私の祖父の思い出といえば、ランドセルを買ってきてくれたこと。チクチクする髭をほっぺたに擦りつけてくること。そして、一緒にお風呂に入ったらいつも、自分の入れ歯を外して舐めさせてくれること。あんまり会うことは無かったので、覚えているエピソードも少ない。それにしてもなぜ、お風呂に入ったら、入れ歯を舐めさせてくれるのかよく分からなかったが、なぜか入れ歯は甘くて美味しかった。だから私はずっと入れ歯は甘いものだと思っていた。お菓子で出来ているのだとすると、もっと虫歯になるんじゃないかなあ、くらいの疑問はあったと思う。大人になってからその話をみんなにすると、みんな、ひとしきり気持ち悪そうにする。
貧血になる度に思い出す祖父
お葬式は真夏の暑い日に行われた。どのような手順で行われて、何をしたかあまり覚えていないが、棺桶の中の祖父の顔は怖くて見ることが出来なかった。「物静かで優しくて髭が痛くて入れ歯が甘いおじいちゃん」は、私のことを特別かわいがっていたのだと思う。何しろ、死の間際に名前を呼び続けるほど、愛しい娘が産んだ子どもなのだから。

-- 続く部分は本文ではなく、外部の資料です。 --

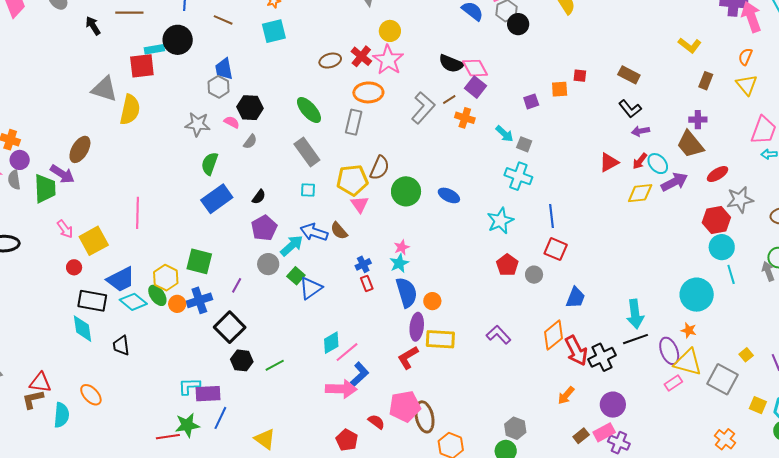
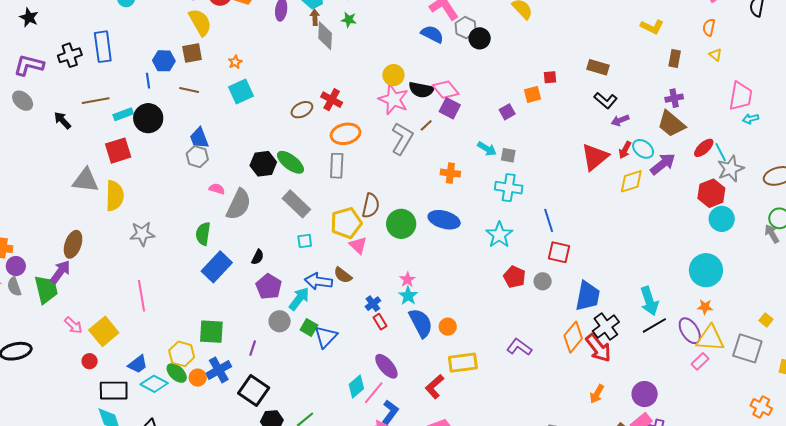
yellow circle: (390, 31) -> (393, 75), moved
cyan rectangle: (154, 49) -> (123, 114), moved
pink star: (388, 60) -> (393, 99), moved
yellow triangle: (747, 85) -> (716, 55), size x0.6
black hexagon: (250, 108) -> (263, 164), moved
orange cross: (465, 118) -> (450, 173), moved
gray star: (198, 124) -> (142, 234), moved
gray semicircle: (250, 142) -> (239, 204), size x2.0
red triangle: (609, 162) -> (595, 157), size x1.4
purple arrow: (62, 174) -> (60, 272), turned -75
blue ellipse: (449, 195) -> (444, 220), size x1.4
cyan line: (731, 274) -> (721, 152), moved
blue trapezoid: (121, 279) -> (138, 364), size x0.7
blue trapezoid: (575, 298) -> (588, 296), size x1.4
purple ellipse: (417, 327) -> (386, 366), moved, turned -36
black cross: (602, 357) -> (606, 326), moved

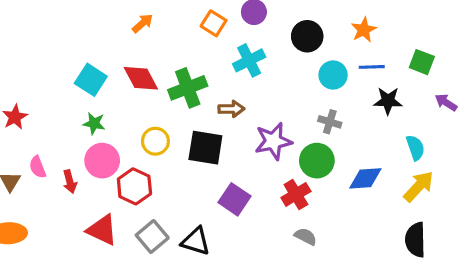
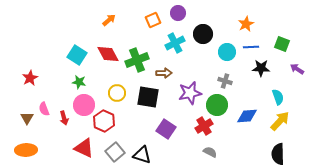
orange square: (214, 23) -> (153, 20), turned 35
black circle: (307, 36) -> (203, 34), moved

お坊さんを従え、葬送の行列は祖父の遺骨をお墓に埋めた。私は従妹とその道をはしゃぎながら歩いていた。すると突然目の前が歪みはじめ、とても立っていられなくなってしまった。いわゆる、貧血だった。その時から、私は定期的に貧血を起こすようになった。そして、貧血をおこすたび祖父を思い出す。そんな優しく、私のことが大好きだったはずの祖父が、お墓参りにちっとも訪れないからといって、薄情な孫への仕打ちをするはずが無いのは分かっている。だけど、貧血になるたび、少し心の奥がチクチクしてしまう。
母はその日の夜、火の玉を見たらしい。あれはきっとおじいちゃんだと騒いでいた。母には少し霊感があるようだったので、きっと本当に見えたのかも知れないが、死に際すぐに行ってやらなかったことへの罪悪感が見せたものだと、私は信じたい。そして私と同じように少しは心をチクチクさせてもらいたい。